Your objective ->
Rewrite everything from the start of the records down to the line with "left hip: (343, 326, 7)", both ends included, leaving out the pictures. Keep all the text as it is, but raise each number in the keypoint points (x, y and depth) by 88.

=== Begin Enclosure ===

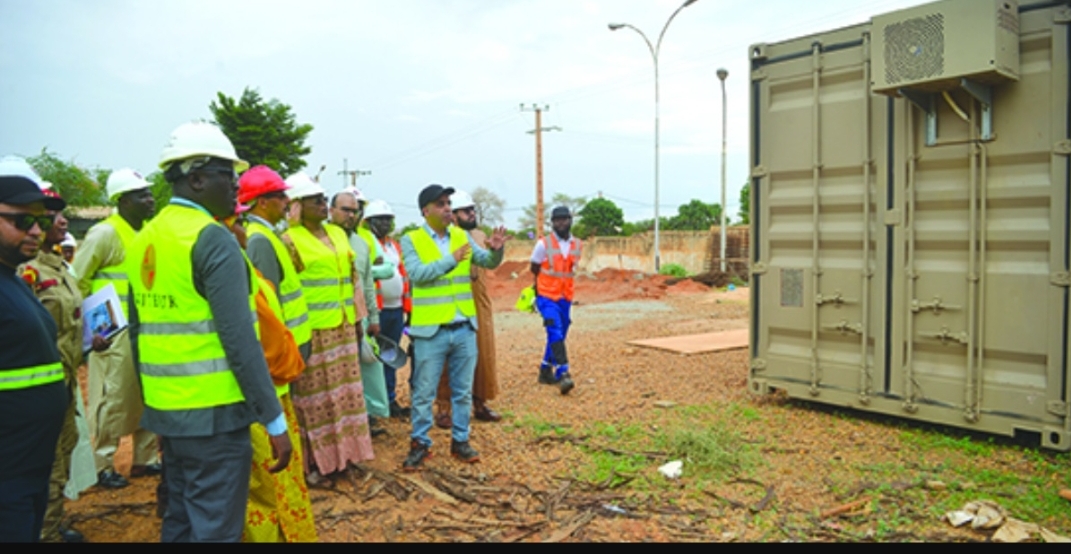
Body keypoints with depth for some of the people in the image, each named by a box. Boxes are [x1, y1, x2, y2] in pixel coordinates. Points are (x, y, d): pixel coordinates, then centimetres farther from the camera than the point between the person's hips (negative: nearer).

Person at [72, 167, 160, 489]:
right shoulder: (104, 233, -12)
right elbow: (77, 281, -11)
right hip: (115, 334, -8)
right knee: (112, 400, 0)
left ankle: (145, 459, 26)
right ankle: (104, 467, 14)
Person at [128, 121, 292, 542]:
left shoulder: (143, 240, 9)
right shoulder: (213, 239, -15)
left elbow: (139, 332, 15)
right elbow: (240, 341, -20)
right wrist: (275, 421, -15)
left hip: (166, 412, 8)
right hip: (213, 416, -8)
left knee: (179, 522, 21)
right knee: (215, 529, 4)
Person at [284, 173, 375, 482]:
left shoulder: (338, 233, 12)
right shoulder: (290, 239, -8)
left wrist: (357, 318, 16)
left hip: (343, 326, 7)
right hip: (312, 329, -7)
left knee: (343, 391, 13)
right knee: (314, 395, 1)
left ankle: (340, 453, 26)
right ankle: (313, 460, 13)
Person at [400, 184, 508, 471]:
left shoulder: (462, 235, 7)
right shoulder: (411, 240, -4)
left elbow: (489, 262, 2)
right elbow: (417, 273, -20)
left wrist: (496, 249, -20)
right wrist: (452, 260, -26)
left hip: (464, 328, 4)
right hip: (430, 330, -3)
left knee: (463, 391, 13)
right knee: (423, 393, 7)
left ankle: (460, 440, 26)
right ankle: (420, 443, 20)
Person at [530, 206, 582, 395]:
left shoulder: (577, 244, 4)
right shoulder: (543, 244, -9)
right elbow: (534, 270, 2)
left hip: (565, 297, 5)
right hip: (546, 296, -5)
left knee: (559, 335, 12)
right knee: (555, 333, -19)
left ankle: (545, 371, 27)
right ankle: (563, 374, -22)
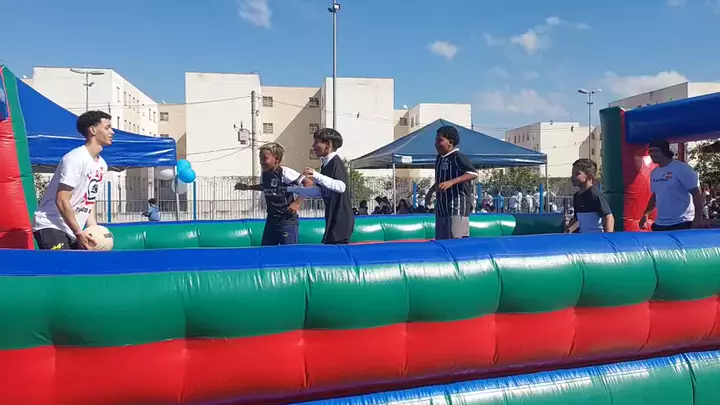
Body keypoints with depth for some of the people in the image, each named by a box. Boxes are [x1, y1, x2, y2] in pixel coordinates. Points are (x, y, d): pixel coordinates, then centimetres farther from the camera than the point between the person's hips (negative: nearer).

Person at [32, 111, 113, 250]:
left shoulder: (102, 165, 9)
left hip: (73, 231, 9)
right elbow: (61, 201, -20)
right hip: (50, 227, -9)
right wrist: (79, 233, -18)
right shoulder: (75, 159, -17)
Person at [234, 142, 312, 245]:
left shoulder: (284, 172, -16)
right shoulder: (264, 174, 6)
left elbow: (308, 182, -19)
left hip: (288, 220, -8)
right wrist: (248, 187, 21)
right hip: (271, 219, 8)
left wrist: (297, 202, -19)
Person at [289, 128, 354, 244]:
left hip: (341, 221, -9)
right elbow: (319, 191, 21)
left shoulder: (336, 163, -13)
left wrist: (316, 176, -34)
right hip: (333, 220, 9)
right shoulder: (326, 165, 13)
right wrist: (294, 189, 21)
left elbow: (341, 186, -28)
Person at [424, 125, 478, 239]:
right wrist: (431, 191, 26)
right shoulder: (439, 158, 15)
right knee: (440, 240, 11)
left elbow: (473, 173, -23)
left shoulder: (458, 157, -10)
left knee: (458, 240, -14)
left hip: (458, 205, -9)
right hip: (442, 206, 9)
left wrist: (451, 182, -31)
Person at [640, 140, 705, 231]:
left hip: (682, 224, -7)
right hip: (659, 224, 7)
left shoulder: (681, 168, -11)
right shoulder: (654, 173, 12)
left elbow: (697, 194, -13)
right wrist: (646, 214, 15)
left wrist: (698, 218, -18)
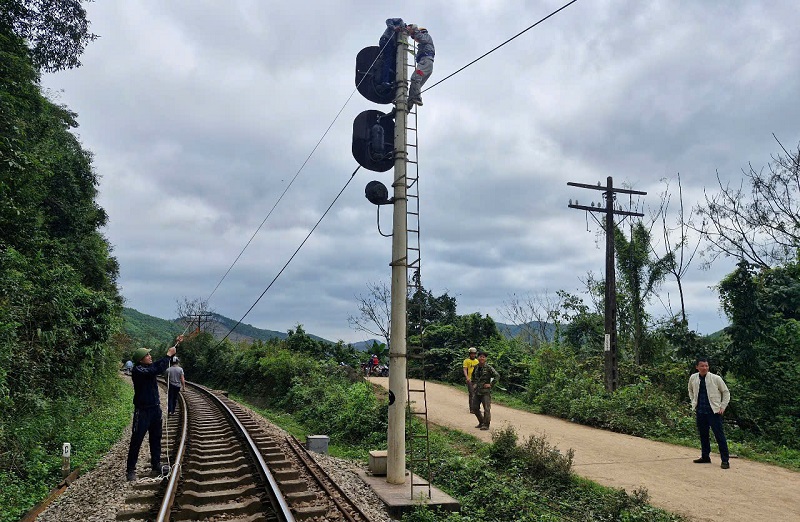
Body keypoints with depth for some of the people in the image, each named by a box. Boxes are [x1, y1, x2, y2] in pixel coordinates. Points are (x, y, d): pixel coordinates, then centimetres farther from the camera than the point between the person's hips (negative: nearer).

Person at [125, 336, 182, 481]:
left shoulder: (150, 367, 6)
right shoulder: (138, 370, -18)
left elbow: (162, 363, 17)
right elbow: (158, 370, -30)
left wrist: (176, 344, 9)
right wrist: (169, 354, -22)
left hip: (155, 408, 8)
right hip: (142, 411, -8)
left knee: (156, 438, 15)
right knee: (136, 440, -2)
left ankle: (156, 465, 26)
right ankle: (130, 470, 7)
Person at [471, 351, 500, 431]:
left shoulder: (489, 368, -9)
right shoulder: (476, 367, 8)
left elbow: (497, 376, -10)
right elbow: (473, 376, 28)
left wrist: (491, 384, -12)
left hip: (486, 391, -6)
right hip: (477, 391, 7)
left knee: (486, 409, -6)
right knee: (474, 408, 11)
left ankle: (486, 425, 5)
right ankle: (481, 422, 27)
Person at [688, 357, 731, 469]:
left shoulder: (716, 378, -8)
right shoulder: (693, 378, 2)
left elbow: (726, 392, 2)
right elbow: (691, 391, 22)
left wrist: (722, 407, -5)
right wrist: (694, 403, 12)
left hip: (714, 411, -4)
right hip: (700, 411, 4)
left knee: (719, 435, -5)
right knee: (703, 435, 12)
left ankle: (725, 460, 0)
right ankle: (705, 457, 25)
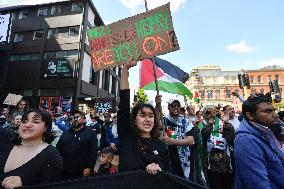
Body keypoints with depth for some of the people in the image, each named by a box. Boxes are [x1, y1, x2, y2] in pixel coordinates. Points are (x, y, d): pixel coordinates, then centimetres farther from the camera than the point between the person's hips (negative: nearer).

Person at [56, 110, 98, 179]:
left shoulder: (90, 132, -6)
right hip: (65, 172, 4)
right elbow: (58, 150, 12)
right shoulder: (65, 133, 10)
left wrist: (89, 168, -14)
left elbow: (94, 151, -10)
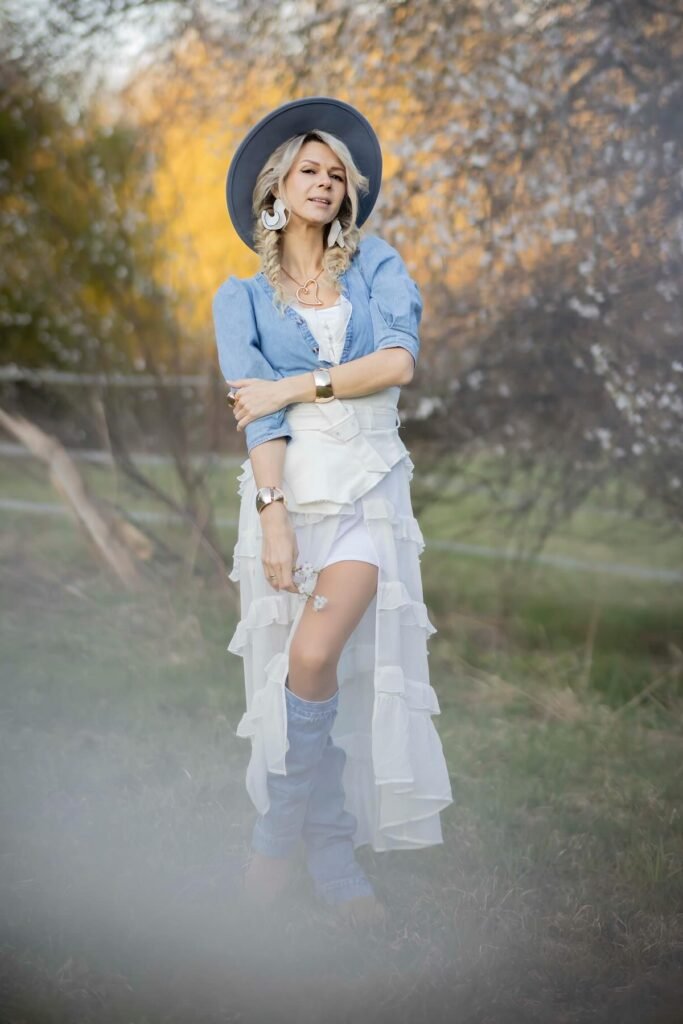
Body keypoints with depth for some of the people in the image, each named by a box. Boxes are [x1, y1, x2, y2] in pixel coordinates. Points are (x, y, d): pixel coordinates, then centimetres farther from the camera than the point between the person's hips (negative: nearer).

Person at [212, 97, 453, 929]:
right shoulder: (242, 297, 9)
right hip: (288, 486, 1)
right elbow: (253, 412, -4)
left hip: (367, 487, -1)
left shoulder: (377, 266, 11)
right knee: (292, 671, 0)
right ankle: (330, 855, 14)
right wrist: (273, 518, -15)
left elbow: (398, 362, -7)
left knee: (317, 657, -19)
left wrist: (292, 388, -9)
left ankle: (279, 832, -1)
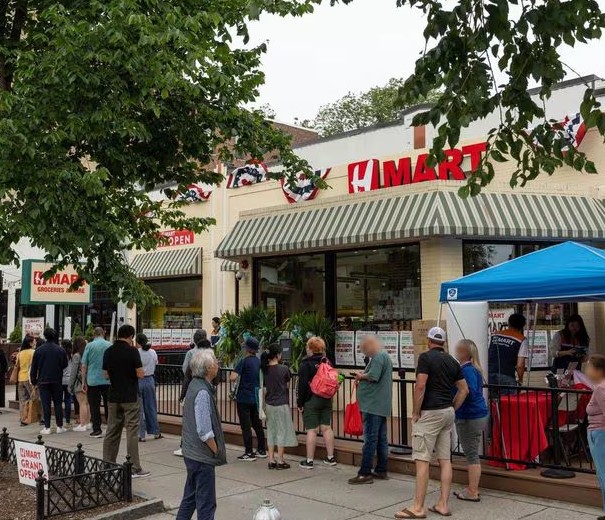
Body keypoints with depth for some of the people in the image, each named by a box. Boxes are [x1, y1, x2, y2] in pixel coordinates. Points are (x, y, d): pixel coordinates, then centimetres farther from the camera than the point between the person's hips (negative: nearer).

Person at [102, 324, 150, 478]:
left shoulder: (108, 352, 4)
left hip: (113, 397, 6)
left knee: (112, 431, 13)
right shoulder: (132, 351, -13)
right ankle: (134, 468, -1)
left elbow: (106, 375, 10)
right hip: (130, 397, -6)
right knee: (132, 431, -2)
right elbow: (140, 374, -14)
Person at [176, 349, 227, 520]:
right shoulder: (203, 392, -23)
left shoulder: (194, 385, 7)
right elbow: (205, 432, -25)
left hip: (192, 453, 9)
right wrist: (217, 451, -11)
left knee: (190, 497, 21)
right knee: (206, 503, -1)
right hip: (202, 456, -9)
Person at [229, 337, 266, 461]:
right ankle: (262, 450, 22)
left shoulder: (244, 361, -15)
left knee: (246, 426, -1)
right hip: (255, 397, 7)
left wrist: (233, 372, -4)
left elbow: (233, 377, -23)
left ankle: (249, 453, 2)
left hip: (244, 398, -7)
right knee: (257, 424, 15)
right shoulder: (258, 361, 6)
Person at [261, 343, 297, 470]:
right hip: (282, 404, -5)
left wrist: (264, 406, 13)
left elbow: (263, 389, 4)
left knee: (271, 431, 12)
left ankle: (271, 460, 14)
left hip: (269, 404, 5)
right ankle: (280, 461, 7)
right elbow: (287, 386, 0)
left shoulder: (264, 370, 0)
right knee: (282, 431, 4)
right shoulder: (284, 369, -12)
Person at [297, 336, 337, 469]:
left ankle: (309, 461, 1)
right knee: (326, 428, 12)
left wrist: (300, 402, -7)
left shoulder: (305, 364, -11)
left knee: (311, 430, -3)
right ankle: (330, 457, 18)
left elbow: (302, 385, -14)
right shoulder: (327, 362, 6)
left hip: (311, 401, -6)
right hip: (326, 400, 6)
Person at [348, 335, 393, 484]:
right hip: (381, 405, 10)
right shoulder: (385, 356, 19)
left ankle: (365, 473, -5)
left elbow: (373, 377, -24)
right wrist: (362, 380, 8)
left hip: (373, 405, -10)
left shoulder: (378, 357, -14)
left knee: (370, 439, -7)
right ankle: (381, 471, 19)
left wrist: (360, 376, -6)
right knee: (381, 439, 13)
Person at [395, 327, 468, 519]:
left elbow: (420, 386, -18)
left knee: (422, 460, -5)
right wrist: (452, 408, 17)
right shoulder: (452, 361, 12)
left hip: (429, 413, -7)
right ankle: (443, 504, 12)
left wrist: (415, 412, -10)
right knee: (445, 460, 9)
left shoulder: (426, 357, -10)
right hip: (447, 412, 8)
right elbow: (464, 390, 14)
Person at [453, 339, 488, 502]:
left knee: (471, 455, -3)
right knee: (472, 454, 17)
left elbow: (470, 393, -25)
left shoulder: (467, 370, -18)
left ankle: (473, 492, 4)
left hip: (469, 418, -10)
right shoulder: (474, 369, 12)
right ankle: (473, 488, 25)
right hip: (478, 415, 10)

=== End Enclosure ===

Problem solution ->
Body keypoints with depth for some of the people in the image, each named by a box. Boxes are [x1, y1, x2, y2] in pixel coordinates. Points are (x, y, d): pixel coordinates, then centimetres farther from the camera than the point between the person's hips (negative: nearer).

Person at [72, 167, 160, 489]:
right shoulder: (192, 321, 76)
right elbow: (165, 369, 77)
right hip: (203, 422, 80)
right knee: (200, 488, 88)
left ankle: (233, 547, 114)
right ankle: (192, 555, 102)
Person at [128, 121, 292, 542]:
left shoulder: (231, 328, 97)
right shoulder: (301, 327, 73)
left elbow: (227, 420, 103)
right elbow: (328, 429, 68)
right wrist: (363, 509, 73)
left hip: (254, 500, 96)
right hip: (301, 504, 80)
left knee: (267, 610, 109)
right knee: (303, 617, 92)
Person at [284, 173, 375, 482]:
left shoulder: (426, 321, 100)
right shoulder: (378, 327, 80)
left wrist: (445, 406, 104)
left hip: (431, 414, 95)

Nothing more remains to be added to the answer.